One picture I am particularly drawn to is a blue and brown picture hanging in his lounge. As I move nearer to inspect it Julian explains it is a close up of rocks.
Yet it is absolutely stunning.
Another inspiring picture is one of the structure of some flowers.
On paper both ideas sound mundane, ordinary. Yet Julian has managed to capture the beauty of both.
Alongside these ‘elemental’ pictures, the East Grinstead artist also captures local landmarks, with many of his images popular when it comes to postcards.
Recently he has developed an interest in how art can be worked into interiors, whether that be at home or in the office.
“It is like the punctuation in a sentence,” he says when describing the importance of art in an interior scheme. “It is a glue that brings together disparate things.
“Art draws the eye and provides a focus that is sympathetic to the ambience and colour scheme of a space.
“Sometimes the image will bring together or pick up colours that are within the room and thereby bring a harmony to the colour scheme.
“Add to this the emotional tone, derived from memories or associations, and a whole room can be lifted and experienced as more ‘comfortable’ which can have a powerful effect on our mood,” he smiles.
“If we are often looking for ‘magic’ in our lives, and reflecting that in our home and work spaces, then the natural world holds true miracles and pointing towards them can be a positive and uplifting experience.”

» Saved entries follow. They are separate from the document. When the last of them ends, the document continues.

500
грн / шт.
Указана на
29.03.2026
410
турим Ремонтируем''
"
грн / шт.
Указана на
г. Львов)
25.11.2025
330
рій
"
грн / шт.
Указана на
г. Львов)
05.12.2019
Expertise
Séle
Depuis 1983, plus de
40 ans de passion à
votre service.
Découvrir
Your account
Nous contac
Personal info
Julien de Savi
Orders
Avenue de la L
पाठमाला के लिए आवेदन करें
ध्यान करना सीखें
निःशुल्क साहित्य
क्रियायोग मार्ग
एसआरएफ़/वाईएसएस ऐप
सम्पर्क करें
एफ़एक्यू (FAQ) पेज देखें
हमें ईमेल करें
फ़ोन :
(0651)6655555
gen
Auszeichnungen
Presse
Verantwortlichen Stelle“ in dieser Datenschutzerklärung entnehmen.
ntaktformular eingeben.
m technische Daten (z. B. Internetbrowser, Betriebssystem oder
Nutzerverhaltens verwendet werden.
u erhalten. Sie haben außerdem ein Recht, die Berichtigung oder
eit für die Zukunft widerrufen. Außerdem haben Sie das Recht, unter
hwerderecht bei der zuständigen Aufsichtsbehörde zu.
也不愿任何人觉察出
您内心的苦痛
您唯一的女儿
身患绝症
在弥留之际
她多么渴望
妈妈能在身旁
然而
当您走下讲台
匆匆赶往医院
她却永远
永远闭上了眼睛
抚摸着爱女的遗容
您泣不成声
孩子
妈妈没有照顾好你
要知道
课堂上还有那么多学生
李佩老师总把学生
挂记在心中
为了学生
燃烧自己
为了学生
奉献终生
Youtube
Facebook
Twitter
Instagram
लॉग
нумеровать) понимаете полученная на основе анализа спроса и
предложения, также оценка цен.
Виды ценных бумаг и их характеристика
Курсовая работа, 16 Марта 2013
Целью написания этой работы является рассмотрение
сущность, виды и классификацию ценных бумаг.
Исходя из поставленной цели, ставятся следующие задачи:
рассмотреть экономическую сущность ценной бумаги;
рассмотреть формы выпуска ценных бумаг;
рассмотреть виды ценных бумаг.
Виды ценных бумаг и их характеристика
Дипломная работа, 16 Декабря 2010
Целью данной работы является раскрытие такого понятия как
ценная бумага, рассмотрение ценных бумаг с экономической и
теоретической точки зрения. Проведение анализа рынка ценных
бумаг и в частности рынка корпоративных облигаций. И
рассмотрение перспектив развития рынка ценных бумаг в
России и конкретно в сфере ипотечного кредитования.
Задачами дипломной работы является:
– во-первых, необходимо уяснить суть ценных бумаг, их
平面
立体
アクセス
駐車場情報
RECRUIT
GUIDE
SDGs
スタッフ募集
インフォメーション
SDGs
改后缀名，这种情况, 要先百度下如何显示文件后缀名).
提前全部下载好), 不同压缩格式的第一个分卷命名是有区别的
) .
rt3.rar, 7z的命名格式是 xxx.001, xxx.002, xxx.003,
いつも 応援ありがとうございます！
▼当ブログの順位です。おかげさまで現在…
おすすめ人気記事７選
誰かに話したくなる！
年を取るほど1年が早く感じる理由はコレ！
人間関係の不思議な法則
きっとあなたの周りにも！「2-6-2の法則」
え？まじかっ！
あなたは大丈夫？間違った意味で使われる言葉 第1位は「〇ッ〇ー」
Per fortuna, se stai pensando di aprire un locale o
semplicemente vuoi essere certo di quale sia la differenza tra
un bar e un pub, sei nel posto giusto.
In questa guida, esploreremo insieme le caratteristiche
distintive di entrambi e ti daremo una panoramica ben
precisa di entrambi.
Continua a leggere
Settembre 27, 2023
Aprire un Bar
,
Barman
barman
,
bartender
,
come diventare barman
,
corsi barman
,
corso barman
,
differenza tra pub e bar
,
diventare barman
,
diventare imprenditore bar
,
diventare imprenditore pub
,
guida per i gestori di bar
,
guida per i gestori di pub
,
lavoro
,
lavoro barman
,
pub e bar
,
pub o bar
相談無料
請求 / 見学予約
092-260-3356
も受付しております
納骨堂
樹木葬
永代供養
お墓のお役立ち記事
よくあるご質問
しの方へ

There is a whole debate surrounding whether digitally-altered photographs count as art or not.
However for Julian there is no doubt in his mind that they do, arguing art is subjective.
“The advent of digital means that the creative process can carry on way beyond the shutter closing,” the Gossops Green school teacher says.
“With every pixel up for creative adjustment, many avenues of creative and artistic expression have opened up, even for those who feel they are not particularity artistic or who would once have felt that it was beyond their budget.
“I particularly enjoy exploring the interface between photography and more traditional forms of art and use digital brushes, algorithms and painting techniques to produce the finished article.
“None of this changes the fact that you still need to ‘see’ the image idea in your mind’s eye from the outset or be inspired to find it from among the collection of pieces you have.
“On occasion the process of experimenting throws up exciting new possibilities and something new and untried is born.
“As has been said ‘art is not just about what you see but what you make others see’.”
Julian sells his work through Graham Stevens Gallery in Middle Row, East Grinstead, as well as online.